For medtech specifically, I’d frame the trajectory differently.

In the next 12-18 months, the companies that automate their commercial operations back office — order processing, billing, inventory tracking — will see immediate ROI in reduced headcount costs, faster cash collection, and fewer errors. These are two-way doors: you can always go back to manual processing if the automation doesn’t work. Low risk, high signal.

In 18-36 months, those early movers will have enough structured data to deploy augmentation tools for their commercial teams — demand forecasting, territory optimization, competitive intelligence. The companies that waited will be starting where the early movers were two years ago.

By 2029-2030, the gap will be structural. Companies with AI-automated operations will operate at fundamentally different cost structures. EY’s data suggests G&A functions could shrink significantly while operations teams shift from processing to oversight. The companies still running manual processes will face a simple math problem: their cost-per-case will be 2-3x higher than their automated competitors.

Supply chain complexity isn’t going away — every commercial leader I talk to puts it near the top of their operational pain list. The only question is whether you manage it with people or with systems.

The uncomfortable question

EY frames AI adoption as moving from efficiency to mission. In biopharma, the mission is drug discovery and patient access. In medtech, the mission is getting the right device to the right patient at the right time.

The uncomfortable question for medtech leaders: how much of your team’s time is actually spent on that mission versus the administrative work that surrounds it?

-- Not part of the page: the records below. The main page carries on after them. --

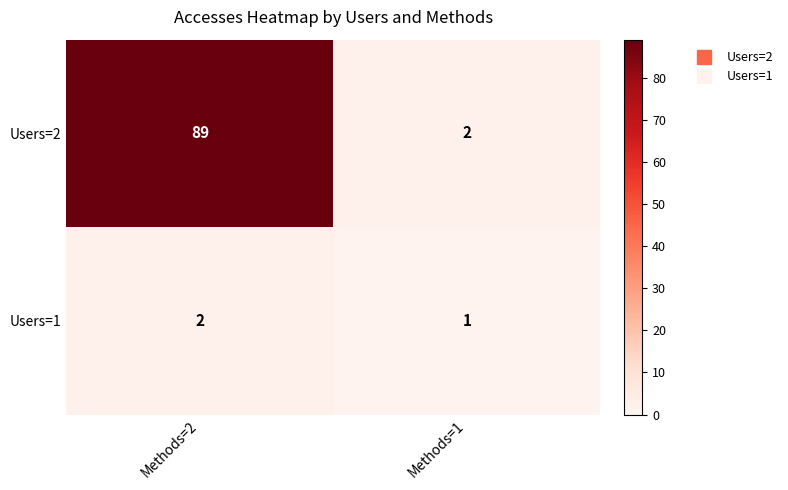

Which category has the highest value in the Users=2 series?

Methods=2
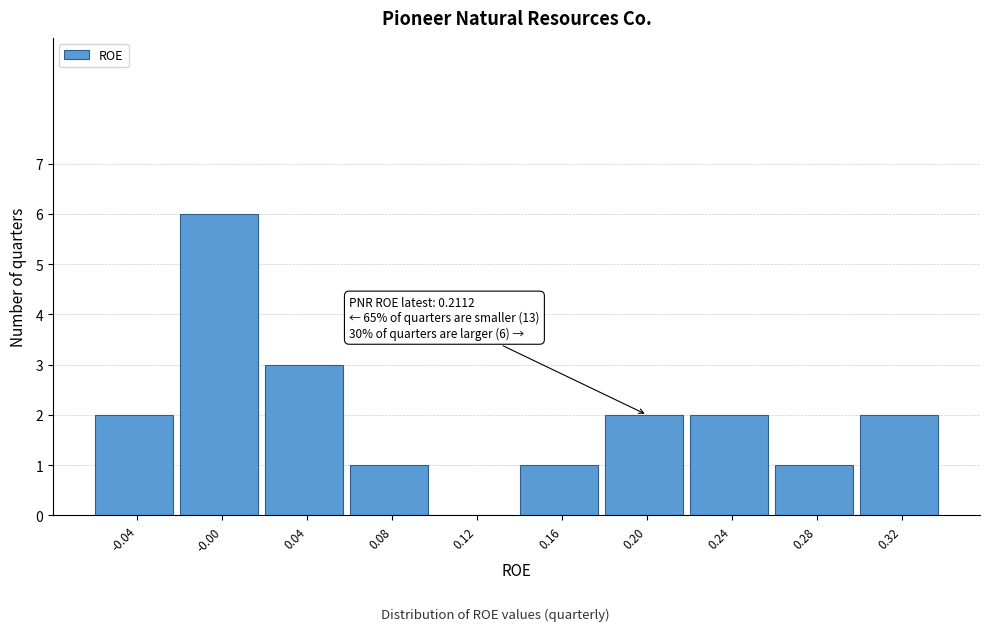

Reading left to right, what are all the values shown in this chart?

-0.04=2	-0.00=6	0.04=3	0.08=1	0.12=0	0.16=1	0.20=2	0.24=2	0.28=1	0.32=2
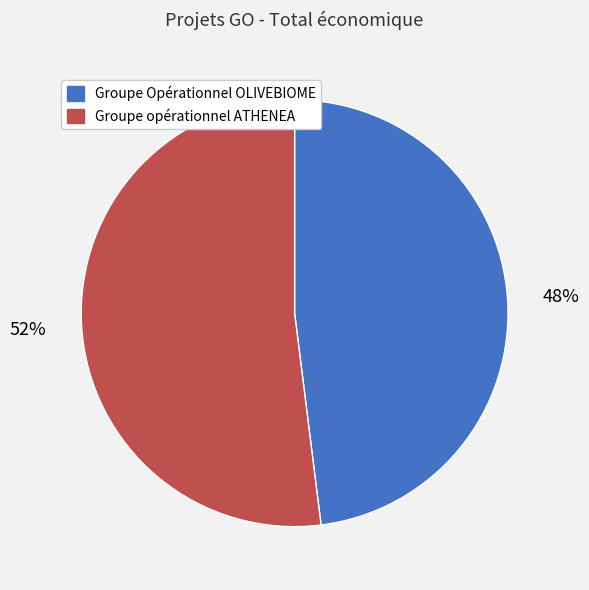

The Groupe Opérationnel OLIVEBIOME slice represents 48% of the pie. True or false?

True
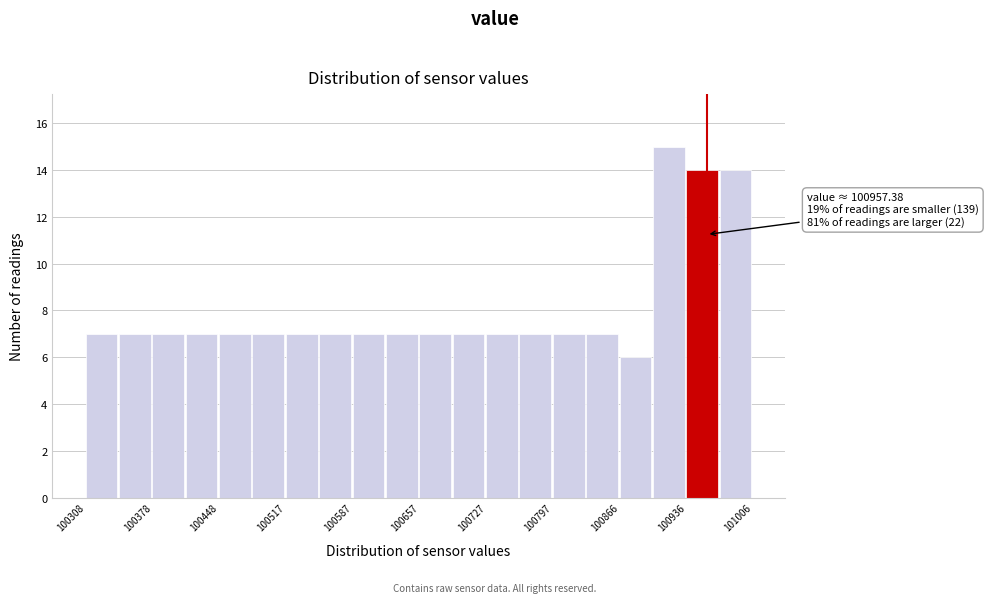

Read against the x-axis, roughly where is the centre of the tallest bar?

100920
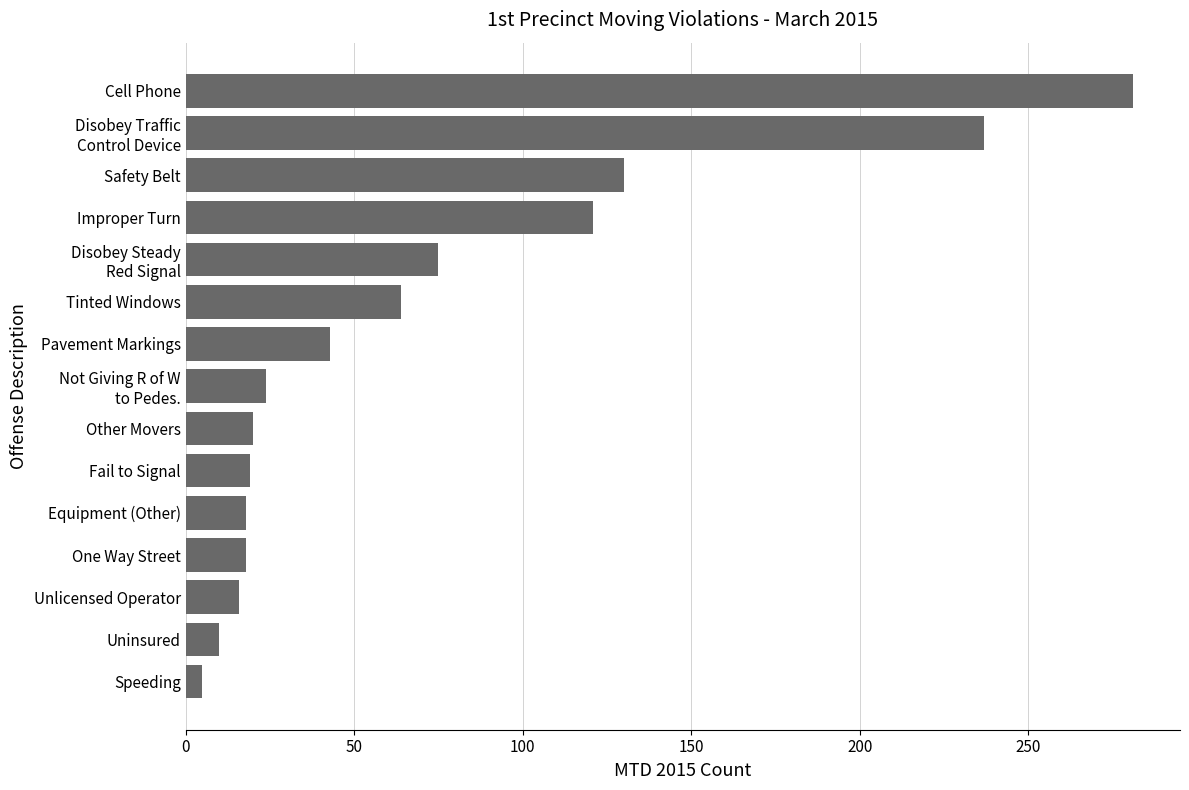

Are the bars grouped side by side (vs. stacked)?

No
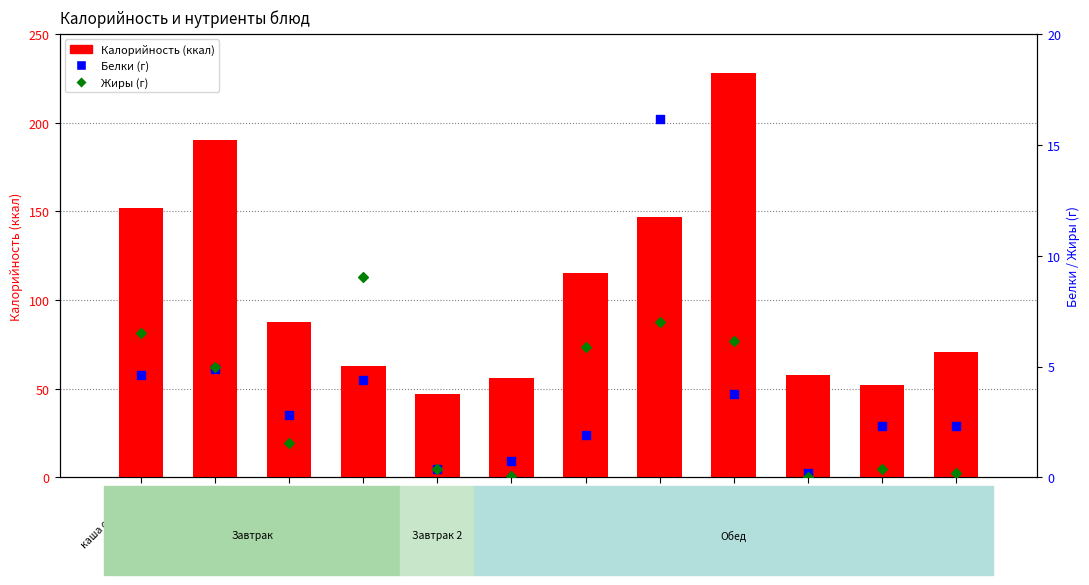

Which series has the largest total across all categories?

Калорийность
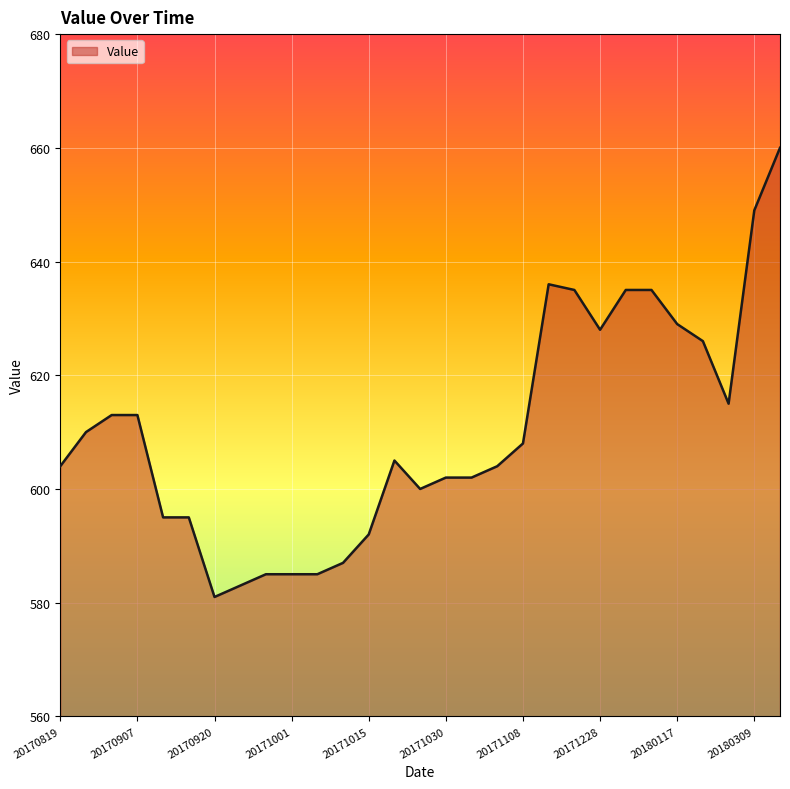

What is the difference between the maximum and minimum values?

79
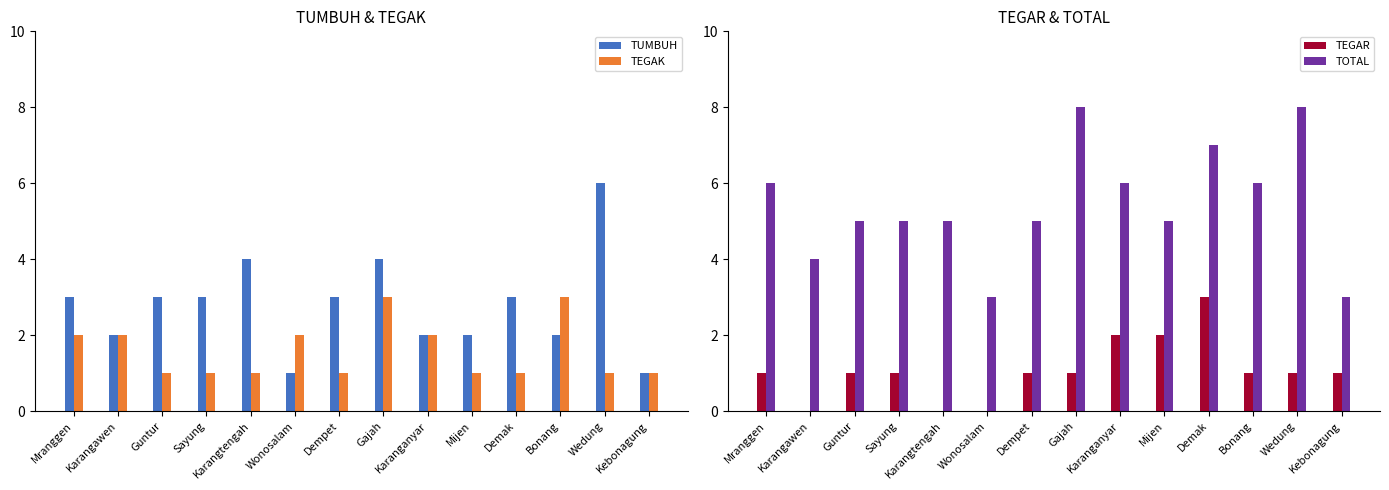

Which series has the largest total across all categories?

TOTAL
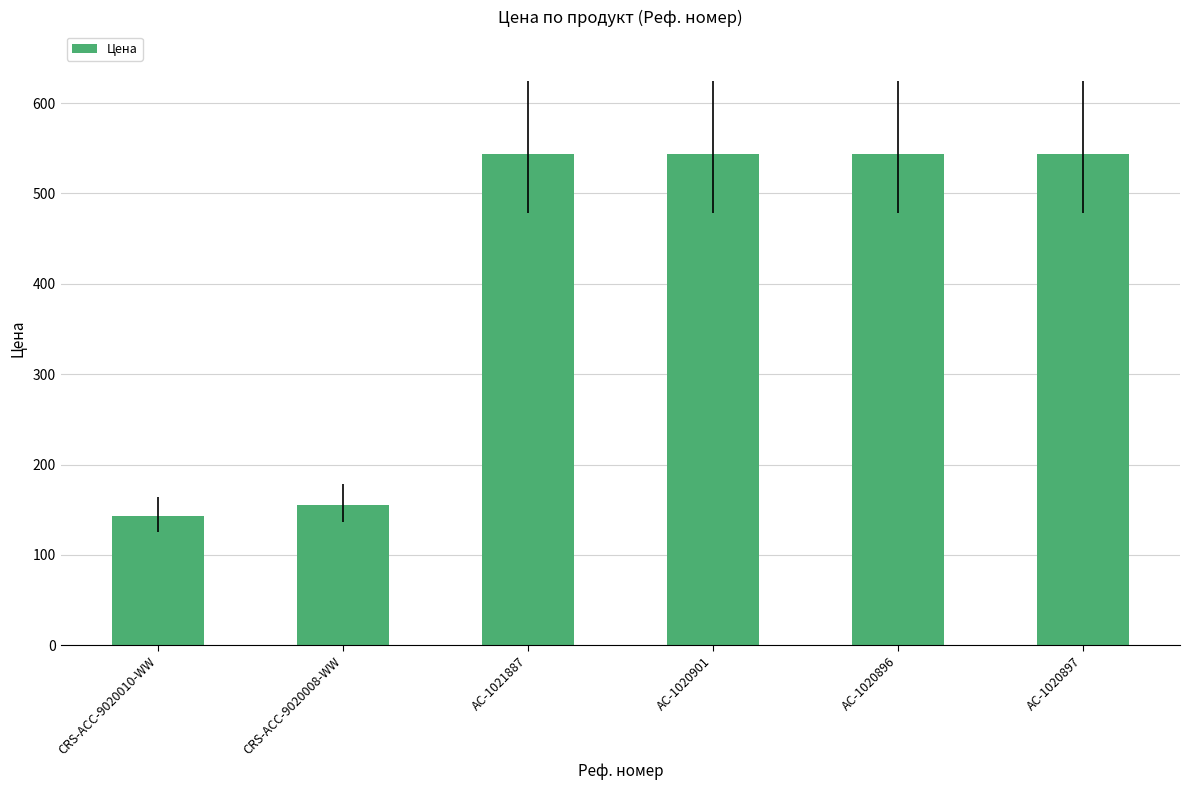

At which category does the chart reach its minimum across all series?

CRS-ACC-9020010-WW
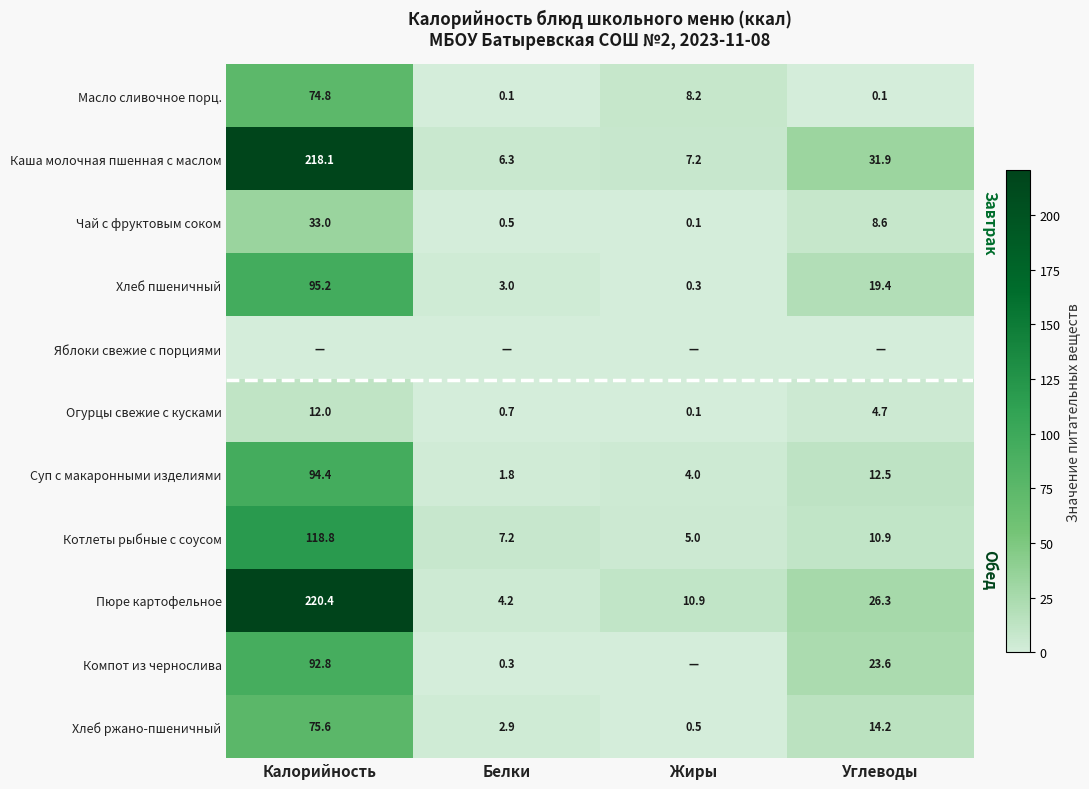

Is the value of Хлеб ржано-пшеничный at Калорийность greater than the value of Котлеты рыбные с соусом at Белки?

Yes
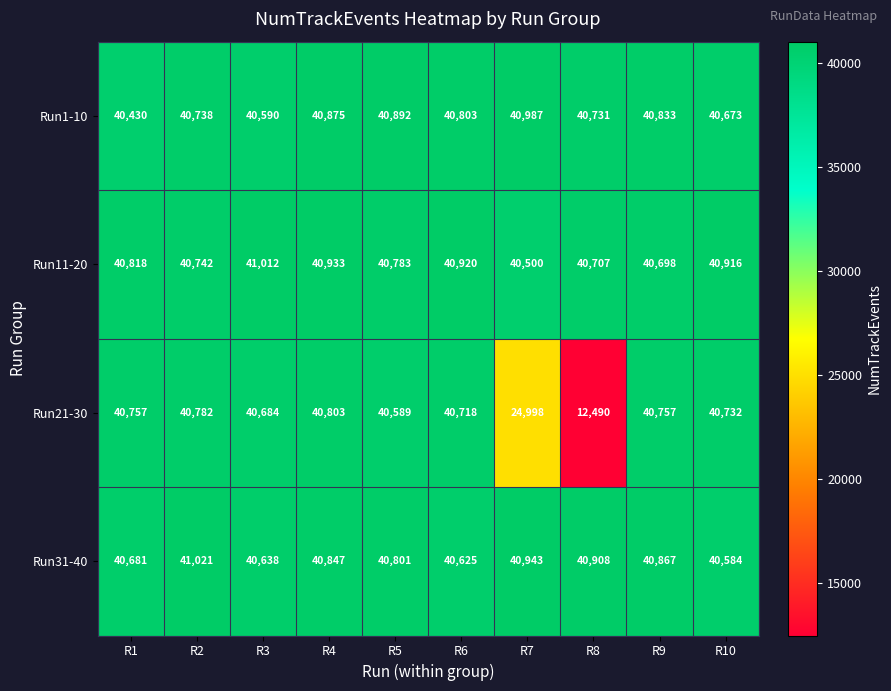

List the labels in order of Run31-40 value, smallest first.

R10, R6, R3, R1, R5, R4, R9, R8, R7, R2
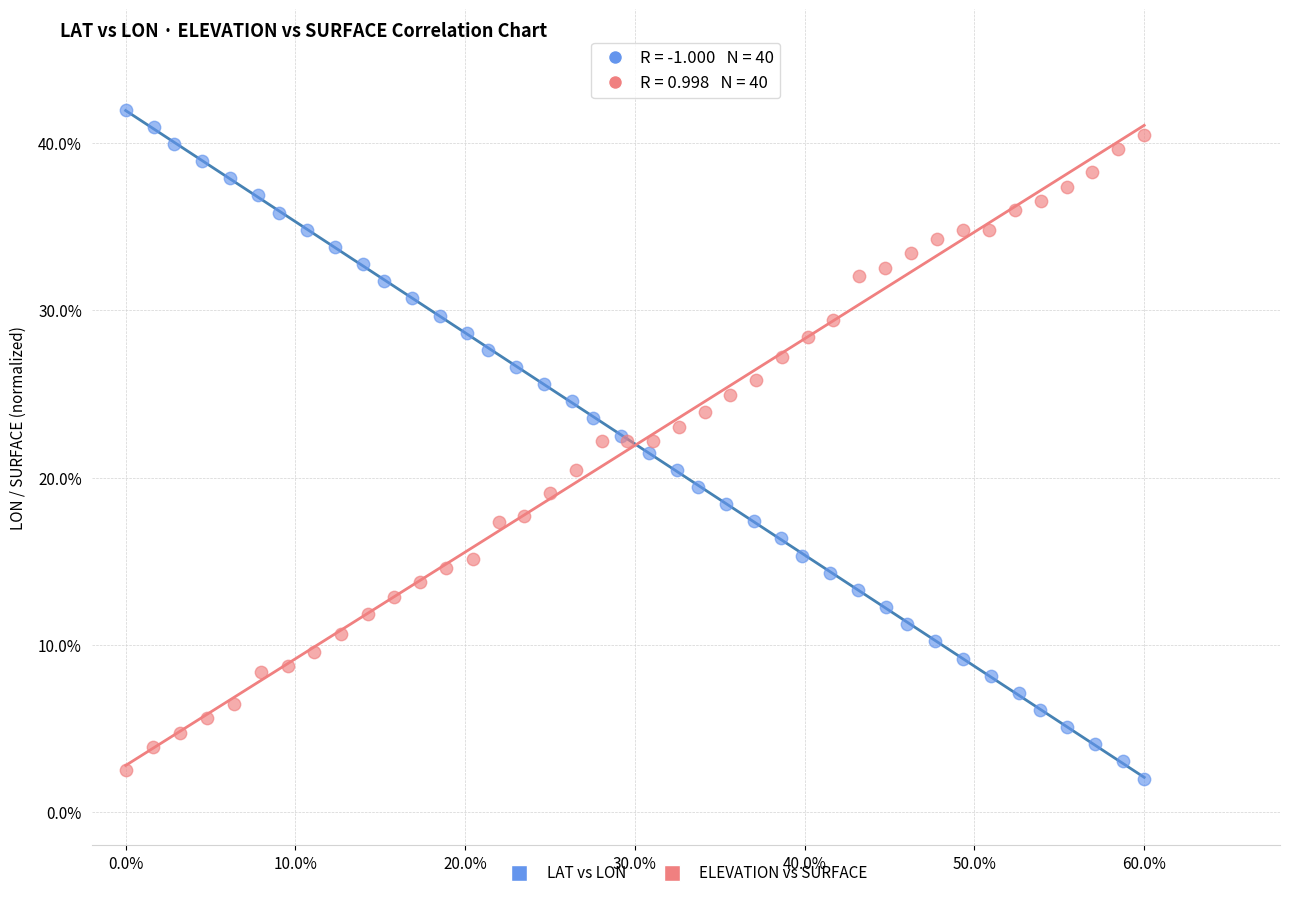

Which series has the largest Y range (max minus min)?

LAT vs LON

If a surgeon needs a specific implant configuration for Tuesday’s case, the value chain involves a rep confirming the order, an ops team processing it, a warehouse shipping it, a finance team invoicing it, and a compliance team documenting it. The mission-critical part takes minutes. The surrounding administrative work takes days.

That’s the fat. And until medtech gets serious about targeting it, we’re paying six-figure salaries for data entry — and wondering why we can’t grow faster.


Sources

  1. EY-Parthenon, How AI in Biopharma Can Drive Mission-Focused Growth (2026). Analysis of AI utilization across the life sciences value chain — fat-vs-muscle framing and the 40–50% operations automation potential. Citation taken from the published EY analysis; direct PDF verification pending.
  2. Boston Consulting Group, Medtech Companies Must Move Faster on GenAI (2023), p. 3 — GenAI is “uniquely suited to tasks that incorporate a high volume of unstructured data inputs” and to relieving “the burden of tasks that are highly repetitive but not fully automated because of workflow constraints.”
  3. Salesforce, State of Sales, 7th Edition (2026), p. 8 — Reps spend 60% of time on non-selling work, 11% on manually entering data. Cross-industry survey, not medtech-specific.
  4. Tegus expert interview, Territory Account Manager, 2024, pp. 5–7.
  5. Roland Berger, Global MedTech: How to Succeed in Uncertain Times (2022), p. 2 (figures echoed in Roland Berger’s 2024 Future of MedTech: From Growth to Profit) — Winners average 28.6% SG&A versus 34.4% for underperformers; winners average roughly twice the market capitalization.
  6. Deviceflow customer outcomes — Medical Ventures case study and internal customer metrics (2025–2026).